On Jul 26, 2013, at 3:26 AM, Andrew S andrew.suce...@gmail.com wrote:
Given the following classes/tables:
class TagList(Base):
TagID = Column(Integer, primary_key=True)
trafficInputs = relationship('TrafficInput', secondary='TagCaseLink',
order_by='Traffic.Time')
class TagCaseLink(Base):
TagID = Column(Integer, ForeignKey('TagList.TagID'), primary_key=True)
TrafficInputID = Column(Integer,
ForeignKey('TrafficInput.TrafficInputID'))
class TrafficInput(Base):
TrafficInputID = Column(Integer, primary_key=True)

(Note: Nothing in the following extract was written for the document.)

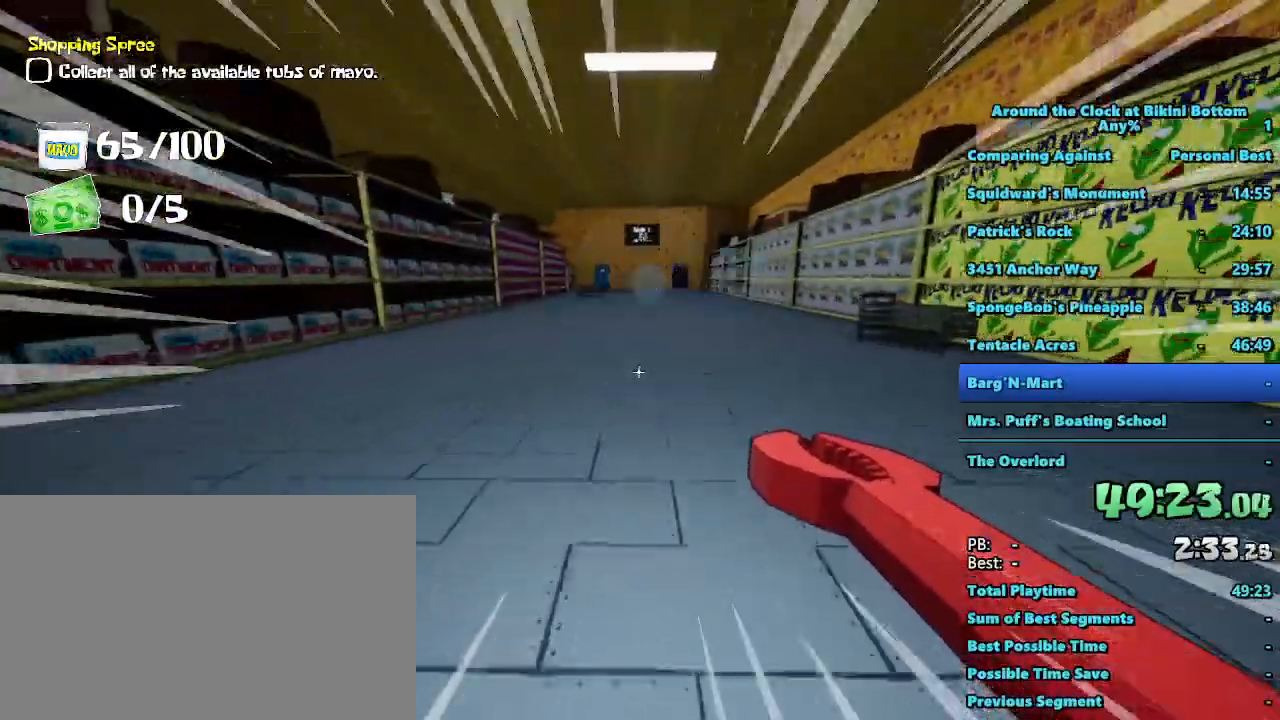
{"keys": ["shift", "w"], "mouse": [], "events": []}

TrafficDeviceID = Column(Integer,
ForeignKey('TrafficDevice.TrafficDeviceID'), nullable=False)
ConfigID = Column(Integer, ForeignKey('Config.ConfigID'), nullable=False)
class TrafficDevice(Base):
TrafficDeviceID = Column(Integer, primary_key=True)
TrafficID = Column(Integer, ForeignKey('Traffic.TrafficID'),
nullable=False)
DeviceID = Column(Integer, ForeignKey('Device.DeviceID'), nullable=False)
class Traffic(Base):
TrafficID = Column(Integer, primary_key=True)
TrafficName = Column(String, nullable=False)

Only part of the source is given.